[[ Input records open ]]
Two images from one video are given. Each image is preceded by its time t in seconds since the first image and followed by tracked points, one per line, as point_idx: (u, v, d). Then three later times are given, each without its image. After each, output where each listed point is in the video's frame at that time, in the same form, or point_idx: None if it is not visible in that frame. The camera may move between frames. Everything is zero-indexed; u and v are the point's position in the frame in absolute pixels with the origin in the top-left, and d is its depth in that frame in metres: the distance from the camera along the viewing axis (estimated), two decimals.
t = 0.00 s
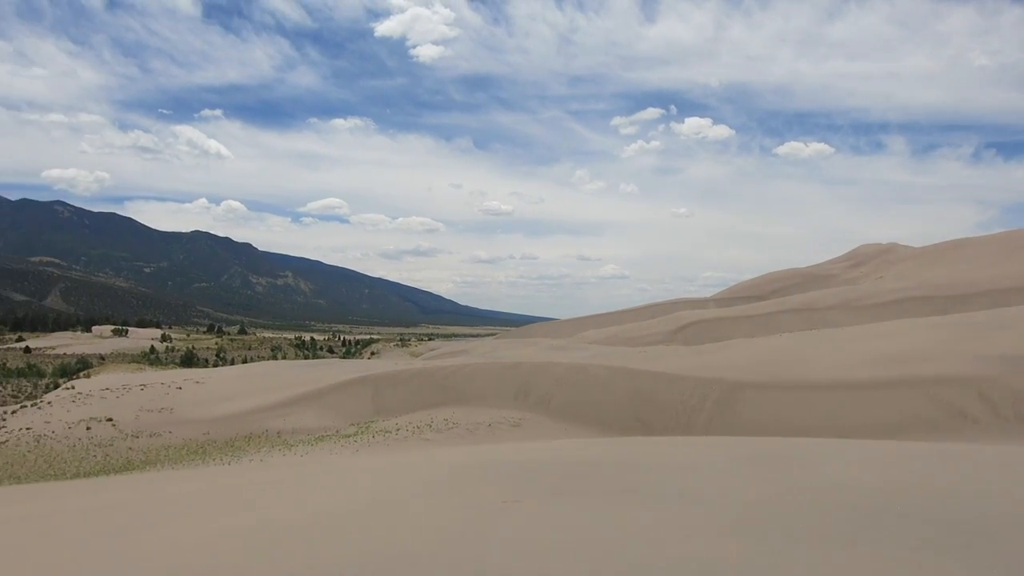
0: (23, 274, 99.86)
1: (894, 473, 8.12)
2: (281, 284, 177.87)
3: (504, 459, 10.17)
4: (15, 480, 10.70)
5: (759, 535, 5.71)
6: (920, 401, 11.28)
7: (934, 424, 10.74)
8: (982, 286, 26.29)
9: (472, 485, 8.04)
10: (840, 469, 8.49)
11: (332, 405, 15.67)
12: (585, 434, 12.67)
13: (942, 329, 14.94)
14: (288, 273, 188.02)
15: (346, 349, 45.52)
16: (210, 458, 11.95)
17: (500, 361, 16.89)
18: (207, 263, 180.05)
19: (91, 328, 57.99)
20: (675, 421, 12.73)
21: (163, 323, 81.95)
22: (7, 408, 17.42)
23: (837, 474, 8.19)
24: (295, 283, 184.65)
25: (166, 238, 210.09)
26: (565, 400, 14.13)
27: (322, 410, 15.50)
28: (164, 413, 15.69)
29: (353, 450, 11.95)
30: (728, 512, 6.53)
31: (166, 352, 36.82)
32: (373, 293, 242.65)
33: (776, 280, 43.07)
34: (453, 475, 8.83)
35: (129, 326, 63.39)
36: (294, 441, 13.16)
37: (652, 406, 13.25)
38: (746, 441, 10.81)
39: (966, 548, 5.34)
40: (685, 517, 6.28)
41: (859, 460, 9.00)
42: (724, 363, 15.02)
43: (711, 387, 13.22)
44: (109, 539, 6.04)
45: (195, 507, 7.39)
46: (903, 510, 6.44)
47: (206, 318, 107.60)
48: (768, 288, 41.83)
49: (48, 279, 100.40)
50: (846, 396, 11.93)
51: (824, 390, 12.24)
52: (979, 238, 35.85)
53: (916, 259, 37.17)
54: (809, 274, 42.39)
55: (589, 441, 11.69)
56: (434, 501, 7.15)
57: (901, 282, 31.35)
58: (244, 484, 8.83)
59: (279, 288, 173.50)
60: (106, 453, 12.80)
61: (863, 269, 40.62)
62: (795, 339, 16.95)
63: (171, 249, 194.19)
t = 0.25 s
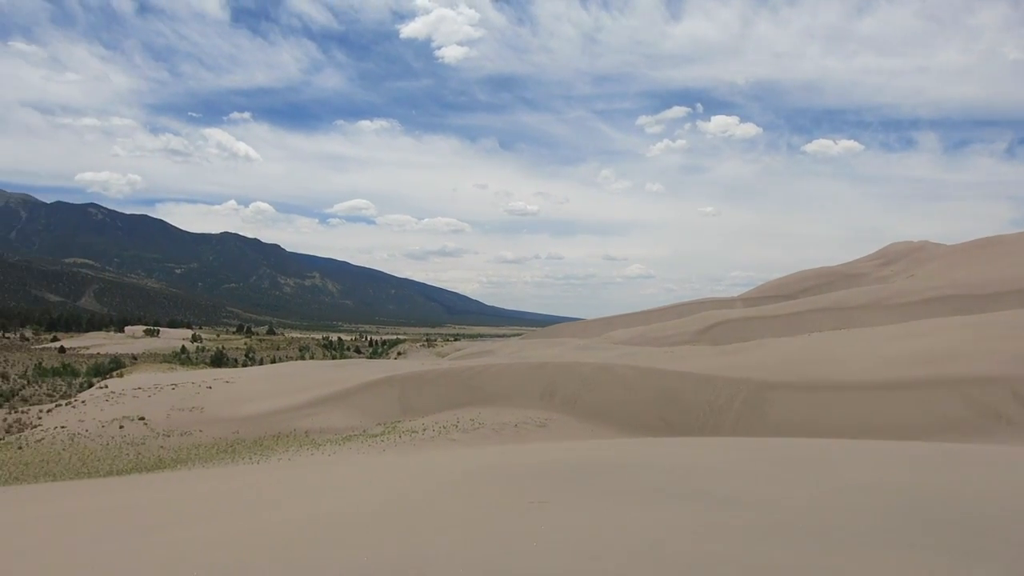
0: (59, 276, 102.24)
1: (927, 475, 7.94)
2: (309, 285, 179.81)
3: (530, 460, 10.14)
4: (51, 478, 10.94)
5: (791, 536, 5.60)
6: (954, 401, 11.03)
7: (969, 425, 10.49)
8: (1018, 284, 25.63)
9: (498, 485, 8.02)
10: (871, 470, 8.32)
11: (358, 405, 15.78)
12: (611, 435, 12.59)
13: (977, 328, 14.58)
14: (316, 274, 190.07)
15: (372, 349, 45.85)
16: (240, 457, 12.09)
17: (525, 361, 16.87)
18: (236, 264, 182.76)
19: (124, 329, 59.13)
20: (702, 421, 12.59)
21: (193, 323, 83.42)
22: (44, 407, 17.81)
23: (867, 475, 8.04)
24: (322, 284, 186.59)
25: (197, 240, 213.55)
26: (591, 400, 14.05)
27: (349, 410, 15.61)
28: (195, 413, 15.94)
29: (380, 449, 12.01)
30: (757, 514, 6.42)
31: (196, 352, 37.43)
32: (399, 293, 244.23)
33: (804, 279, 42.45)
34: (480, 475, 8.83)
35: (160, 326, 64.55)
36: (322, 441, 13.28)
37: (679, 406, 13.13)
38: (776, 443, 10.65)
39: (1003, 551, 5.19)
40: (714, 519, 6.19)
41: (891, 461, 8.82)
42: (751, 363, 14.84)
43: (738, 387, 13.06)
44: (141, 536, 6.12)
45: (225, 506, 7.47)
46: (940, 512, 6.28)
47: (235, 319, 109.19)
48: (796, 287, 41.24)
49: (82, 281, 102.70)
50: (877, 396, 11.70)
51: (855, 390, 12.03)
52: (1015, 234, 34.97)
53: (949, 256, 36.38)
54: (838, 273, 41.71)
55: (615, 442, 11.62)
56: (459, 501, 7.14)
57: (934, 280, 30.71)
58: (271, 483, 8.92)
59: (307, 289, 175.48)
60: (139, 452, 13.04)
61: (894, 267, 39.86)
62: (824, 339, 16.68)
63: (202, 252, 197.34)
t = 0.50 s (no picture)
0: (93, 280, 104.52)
1: (964, 475, 7.75)
2: (337, 288, 181.51)
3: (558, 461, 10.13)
4: (87, 478, 11.17)
5: (822, 537, 5.51)
6: (992, 402, 10.75)
7: (1009, 425, 10.22)
8: None
9: (525, 485, 8.02)
10: (906, 471, 8.15)
11: (386, 407, 15.88)
12: (639, 436, 12.49)
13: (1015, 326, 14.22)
14: (343, 277, 191.93)
15: (399, 351, 46.14)
16: (270, 458, 12.25)
17: (551, 362, 16.83)
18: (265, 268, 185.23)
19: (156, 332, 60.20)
20: (731, 422, 12.44)
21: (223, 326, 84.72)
22: (81, 408, 18.25)
23: (901, 476, 7.87)
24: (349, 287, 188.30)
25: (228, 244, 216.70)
26: (618, 401, 13.97)
27: (377, 411, 15.72)
28: (226, 414, 16.17)
29: (407, 450, 12.08)
30: (788, 513, 6.34)
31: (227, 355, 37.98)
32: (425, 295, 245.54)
33: (834, 278, 41.78)
34: (507, 476, 8.85)
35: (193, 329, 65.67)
36: (350, 442, 13.38)
37: (708, 407, 12.99)
38: (807, 443, 10.48)
39: None
40: (744, 519, 6.11)
41: (926, 462, 8.62)
42: (781, 363, 14.63)
43: (768, 388, 12.89)
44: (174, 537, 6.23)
45: (255, 506, 7.59)
46: (975, 512, 6.14)
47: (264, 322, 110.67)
48: (825, 286, 40.60)
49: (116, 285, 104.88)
50: (911, 397, 11.46)
51: (888, 390, 11.78)
52: None
53: (984, 252, 35.55)
54: (869, 272, 40.98)
55: (643, 443, 11.53)
56: (487, 502, 7.14)
57: (969, 278, 30.02)
58: (301, 484, 9.01)
59: (334, 292, 177.27)
60: (171, 453, 13.26)
61: (927, 264, 39.06)
62: (856, 338, 16.38)
63: (231, 255, 200.07)
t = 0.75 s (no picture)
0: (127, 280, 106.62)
1: (1003, 481, 7.54)
2: (363, 288, 183.09)
3: (584, 461, 10.07)
4: (120, 474, 11.37)
5: (858, 542, 5.40)
6: None
7: None
8: None
9: (553, 486, 7.99)
10: (941, 476, 7.95)
11: (412, 406, 15.93)
12: (666, 438, 12.37)
13: None
14: (370, 277, 193.47)
15: (424, 351, 46.35)
16: (298, 456, 12.35)
17: (577, 363, 16.75)
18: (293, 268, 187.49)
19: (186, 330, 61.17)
20: (761, 424, 12.25)
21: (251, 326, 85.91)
22: (113, 406, 18.59)
23: (937, 481, 7.68)
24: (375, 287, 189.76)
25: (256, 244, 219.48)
26: (645, 402, 13.86)
27: (403, 411, 15.79)
28: (254, 412, 16.35)
29: (434, 450, 12.11)
30: (821, 517, 6.23)
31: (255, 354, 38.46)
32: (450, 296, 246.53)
33: (865, 279, 41.05)
34: (534, 476, 8.83)
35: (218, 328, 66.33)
36: (377, 441, 13.45)
37: (736, 410, 12.81)
38: (839, 447, 10.28)
39: None
40: (777, 523, 6.01)
41: (963, 467, 8.41)
42: (811, 366, 14.39)
43: (798, 390, 12.68)
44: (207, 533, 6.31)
45: (284, 504, 7.66)
46: (1015, 520, 5.97)
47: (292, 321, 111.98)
48: (856, 287, 39.91)
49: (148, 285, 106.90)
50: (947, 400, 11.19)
51: (923, 394, 11.53)
52: None
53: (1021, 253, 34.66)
54: (901, 272, 40.18)
55: (670, 445, 11.41)
56: (514, 502, 7.12)
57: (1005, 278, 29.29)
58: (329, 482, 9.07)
59: (361, 292, 178.82)
60: (201, 450, 13.43)
61: (962, 265, 38.20)
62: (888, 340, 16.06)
63: (260, 256, 202.66)
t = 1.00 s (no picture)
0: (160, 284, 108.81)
1: None
2: (390, 291, 184.45)
3: (611, 463, 10.01)
4: (154, 474, 11.60)
5: (892, 544, 5.29)
6: None
7: None
8: None
9: (579, 487, 7.97)
10: (980, 478, 7.75)
11: (440, 408, 15.99)
12: (695, 439, 12.26)
13: None
14: (397, 280, 194.95)
15: (452, 353, 46.53)
16: (327, 457, 12.46)
17: (605, 364, 16.66)
18: (321, 272, 189.60)
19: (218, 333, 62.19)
20: (790, 426, 12.09)
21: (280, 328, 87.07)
22: (147, 407, 18.95)
23: (976, 483, 7.49)
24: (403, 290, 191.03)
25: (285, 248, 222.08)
26: (673, 403, 13.74)
27: (430, 412, 15.85)
28: (284, 414, 16.55)
29: (461, 451, 12.13)
30: (853, 519, 6.12)
31: (284, 355, 38.95)
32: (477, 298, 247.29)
33: (897, 278, 40.26)
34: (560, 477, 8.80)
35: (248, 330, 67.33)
36: (405, 442, 13.52)
37: (767, 411, 12.65)
38: (873, 448, 10.08)
39: None
40: (807, 524, 5.92)
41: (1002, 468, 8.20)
42: (844, 366, 14.14)
43: (830, 391, 12.50)
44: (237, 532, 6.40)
45: (314, 504, 7.74)
46: None
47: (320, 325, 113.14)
48: (888, 287, 39.16)
49: (181, 288, 108.98)
50: (984, 402, 10.92)
51: (961, 396, 11.25)
52: None
53: None
54: (935, 272, 39.32)
55: (698, 446, 11.30)
56: (541, 502, 7.12)
57: None
58: (357, 483, 9.14)
59: (389, 295, 180.08)
60: (233, 451, 13.64)
61: (999, 264, 37.25)
62: (924, 340, 15.70)
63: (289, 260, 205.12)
[[ Input records closed ]]
Exercise goal -
Please give back, exactly as it stands above, the stretch from the line with "57: (934, 280, 30.71)" through the line with "24: (375, 287, 189.76)", and no line outside it.

Your solution -
57: (934, 280, 30.71)
58: (271, 483, 8.92)
59: (307, 289, 175.48)
60: (139, 452, 13.04)
61: (894, 267, 39.86)
62: (824, 339, 16.68)
63: (202, 252, 197.34)
t = 0.50 s (no picture)
0: (93, 280, 104.52)
1: (964, 475, 7.75)
2: (337, 288, 181.51)
3: (558, 461, 10.13)
4: (87, 478, 11.17)
5: (822, 537, 5.51)
6: (992, 402, 10.75)
7: (1009, 425, 10.22)
8: None
9: (525, 485, 8.02)
10: (906, 471, 8.15)
11: (386, 407, 15.88)
12: (639, 436, 12.49)
13: (1015, 326, 14.22)
14: (343, 277, 191.93)
15: (399, 351, 46.14)
16: (270, 458, 12.25)
17: (551, 362, 16.83)
18: (265, 268, 185.23)
19: (156, 332, 60.20)
20: (731, 422, 12.44)
21: (223, 326, 84.72)
22: (81, 408, 18.25)
23: (901, 476, 7.87)
24: (349, 287, 188.30)
25: (228, 244, 216.70)
26: (618, 401, 13.97)
27: (377, 411, 15.72)
28: (226, 414, 16.17)
29: (407, 450, 12.08)
30: (788, 513, 6.34)
31: (227, 355, 37.98)
32: (425, 295, 245.54)
33: (834, 278, 41.78)
34: (507, 476, 8.85)
35: (193, 329, 65.67)
36: (350, 442, 13.38)
37: (708, 407, 12.99)
38: (807, 443, 10.48)
39: None
40: (744, 519, 6.11)
41: (926, 462, 8.62)
42: (781, 363, 14.63)
43: (768, 388, 12.89)
44: (174, 537, 6.23)
45: (255, 506, 7.59)
46: (975, 512, 6.14)
47: (264, 322, 110.67)
48: (825, 286, 40.60)
49: (116, 285, 104.88)
50: (911, 397, 11.46)
51: (888, 390, 11.78)
52: None
53: (984, 252, 35.55)
54: (869, 272, 40.98)
55: (643, 443, 11.53)
56: (487, 502, 7.14)
57: (969, 278, 30.02)
58: (301, 484, 9.01)
59: (334, 292, 177.27)
60: (171, 453, 13.26)
61: (927, 264, 39.06)
62: (856, 338, 16.38)
63: (231, 255, 200.07)
t = 0.75 s (no picture)
0: (127, 280, 106.62)
1: (1003, 481, 7.54)
2: (363, 288, 183.09)
3: (584, 461, 10.07)
4: (120, 474, 11.37)
5: (858, 542, 5.40)
6: None
7: None
8: None
9: (553, 486, 7.99)
10: (941, 476, 7.95)
11: (412, 406, 15.93)
12: (666, 438, 12.37)
13: None
14: (370, 277, 193.47)
15: (424, 351, 46.35)
16: (298, 456, 12.35)
17: (577, 363, 16.75)
18: (293, 268, 187.49)
19: (186, 330, 61.17)
20: (761, 424, 12.25)
21: (251, 326, 85.91)
22: (113, 406, 18.59)
23: (937, 481, 7.68)
24: (375, 287, 189.76)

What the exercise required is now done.